The reigning Olympic Gold medalist and current world record holder in the decathlon competed in the 400-meter hurdles for the first time in his life at the Mount SAC Relays on Saturday and finished fourth in 50.01 seconds.
”I had no expectations,” Eaton said. ”It was very interesting. It was different. When I wanted to make moves like I would have in the 400 (meters) a hurdle would come so I’d slow down.”
Eaton declared his intention to compete in the 400 hurdles last fall, but said he never practiced the event leading up to Mt. SAC.
”This was the first time.

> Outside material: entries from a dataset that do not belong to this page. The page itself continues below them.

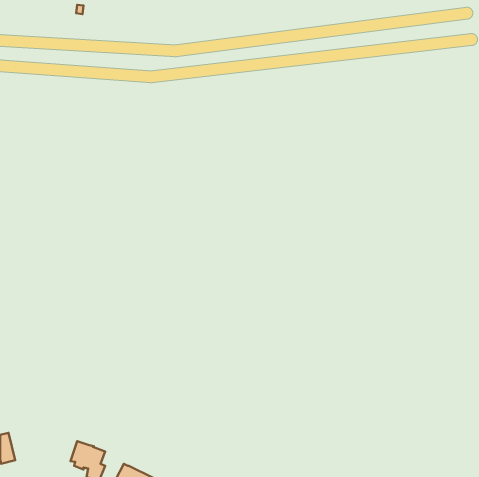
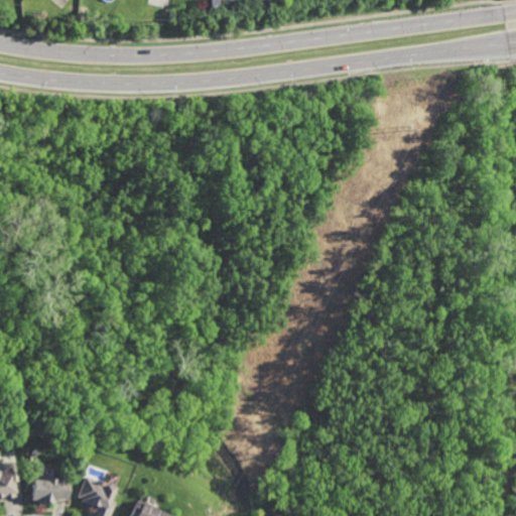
building: none -> [30,476,70,503]

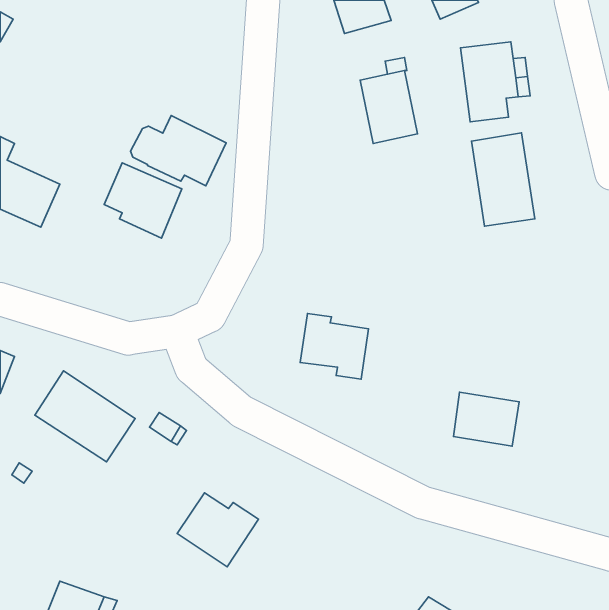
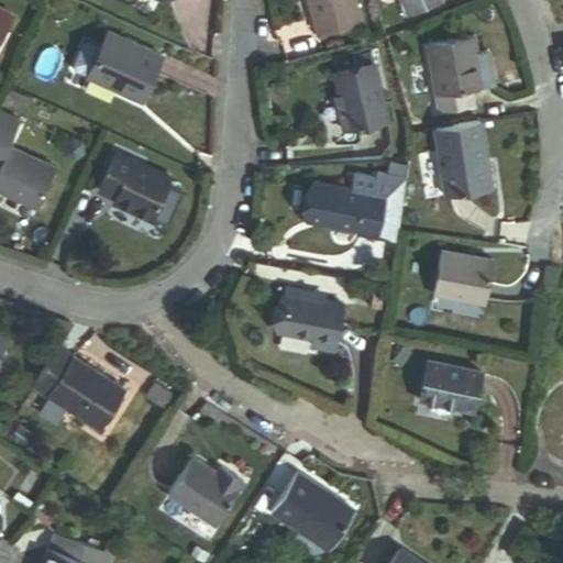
building: [131,115,226,186] -> [73,31,161,96]
building: none -> [306,168,407,242]
building: none -> [433,253,493,303]
building: none -> [271,470,353,544]

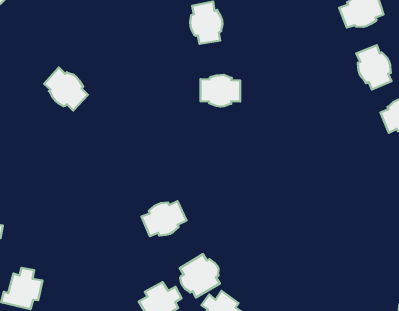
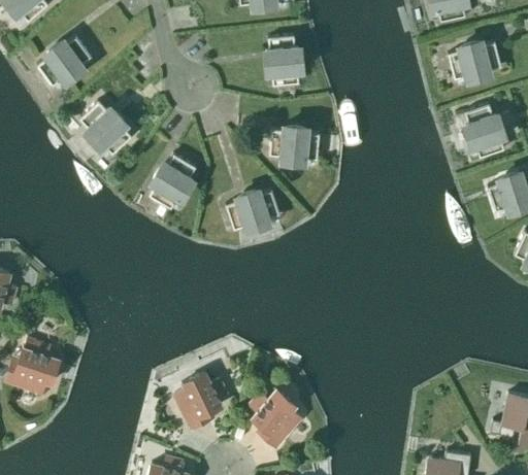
building: none -> [37,36,92,87]
building: none -> [148,155,196,209]
building: [142,201,187,236] -> [226,190,280,230]
building: [180,254,220,297] -> none

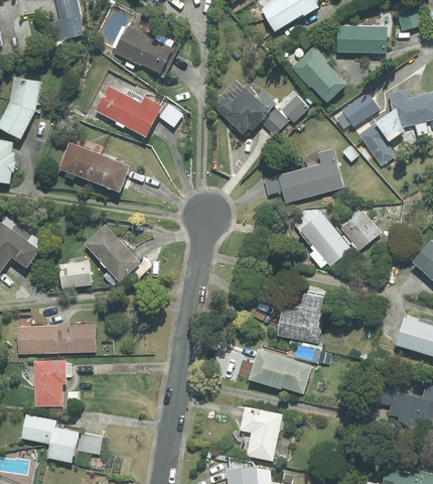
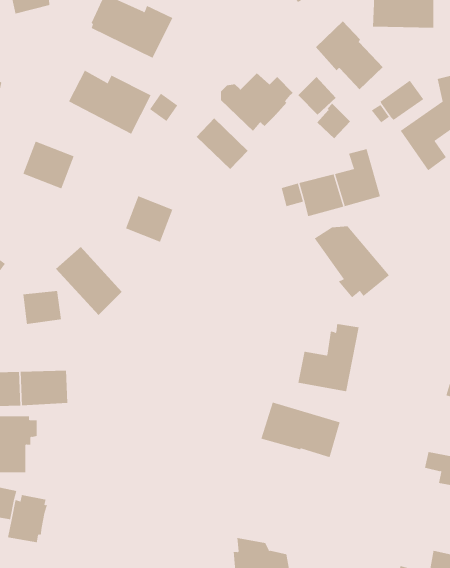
building: [260,106,287,135] -> [316,102,351,139]
building: none -> [196,118,249,170]
building: [90,154,128,192] -> [125,196,173,242]
building: [339,207,380,250] -> none
building: [238,407,281,461] -> none
building: [75,434,101,454] -> none

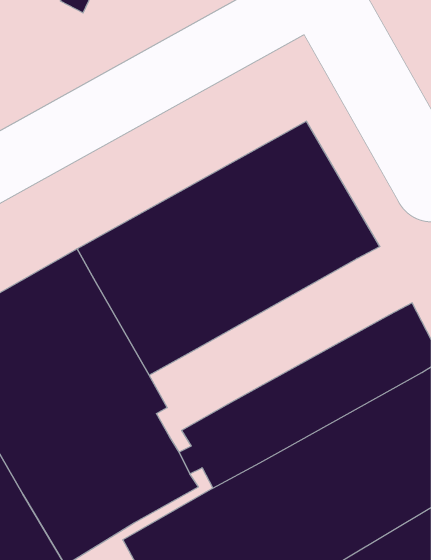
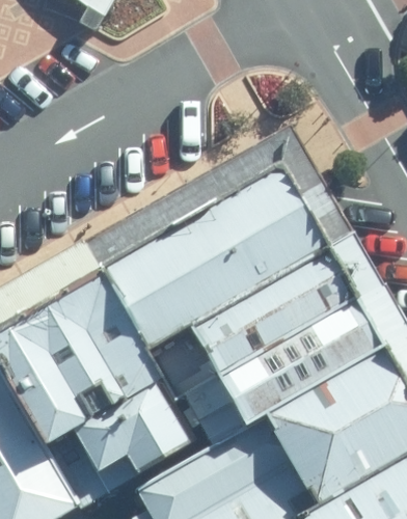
building: none -> [155,234,382,398]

I did 300 meters in practice once,” he said. ”I still train as a decathlete, but sometimes I just throw hurdles in front of my workouts I guess.”
Jeshua Anderson won the race in 49.43. When he crossed the finish line, Eaton simply smiled and shrugged his shoulders.
”We wanted to try it and Mt. SAC was kind enough to let us try it here, so now we see where we go,” Eaton said. ”I feel confident that I can compete. If I get my steps down I think I’ll be pretty good to go.
”I don’t think there’s any reason I wouldn’t be able to run 48 now after doing the race. Beforehand I had no idea, but now I think 48 is possible.”
While Eaton was the headliner of the 56th annual daylong event, Oregon senior Phyllis Francis stole the show.
Francis defeated Olympic medalists DeeDee Trotter and Lashinda Demus in the 400 earlier in the day, claiming the Elite Invitational title in 51.57.
”I was just shaking at the line,” she said. ”Trotter said something and I was like `Oh my gosh she said something to me.’ I think it was `Good luck’.”
The nerves clearly dissipated as soon as the gun went off.
Francis started slow but recovered to overtake Trotter in the final 100 meters and crossed the finish line 0.85 seconds ahead of Trotter.
”I’m just taking it in very slowly, I’m very humbled by it,” she said. ”It was an honor to run in the same heat as them. I watched them on TV and rooted for them, so it was great to be next to them and compete with them.”
Demus, who won a silver medal in the 400 hurdles at the 2012 Olympics, finished fourth in 52.82.
”This is going towards training in my race, the 400 hurdles,” she said. ”I did as best I could in lane one. It’s tough running behind everyone, but it’s all a part of training.”
Francis’ victory came on what quickly turned into a banner day for Oregon. She also ran a leg on the Ducks’ 4×100 team won in a world-leading time of 43.31.
Francis teamed up with Marybeth Sant, Jenna Prandini and Jasmine Todd to lead the Ducks to the title in a field that included two professional teams and Nigeria’s national team.
Prandini and Laura Roesler contributed to Oregon’s haul as well, winning the women’s Elite 100 and 800 meters, respectively.
”It’s a good day, just showing that all our hard work is coming together because we’re working our behinds off back in Oregon,” Francis said. ”We’re only improving and going to get better.”
Natasha Hastings, who won a gold medal as part of the U.S. 4×100 team at the 2008 Olympics, won the women’s 200 in 22.71, beating out fellow Olympic medalists Bianca Knight and Blessing Okagbare.
Three athletes who represented other countries at the 2012 Olympics took home titles as well.
Slovakia’s Marcel Lomnicky won the hammer throw with a toss of 251 feet, 10 inches, Canada’s Michael Mason leaped 7-5 3/4 to win the high jump and Greece’s Katerina Stefandi cleared 14-11 to win the women’s pole vault and tie a meet record.
Shevon Stoddard, who represented Jamaica in the 2004 and 2008 Olympics, won the women’s 400 hurdles in 56.52 seconds.
Duane Solomon hasn’t been to the Olympics, but he won the men’s 800 in a meet record 1:43.88, which also put him in the world lead.
Texas Tech was the only college other than Oregon with a winner in multiple Elite events. Kennedy Kithuka won the men’s 5,000 in 13:26.98 and Hannah Carson won the women’s javelin with a throw of 174-4.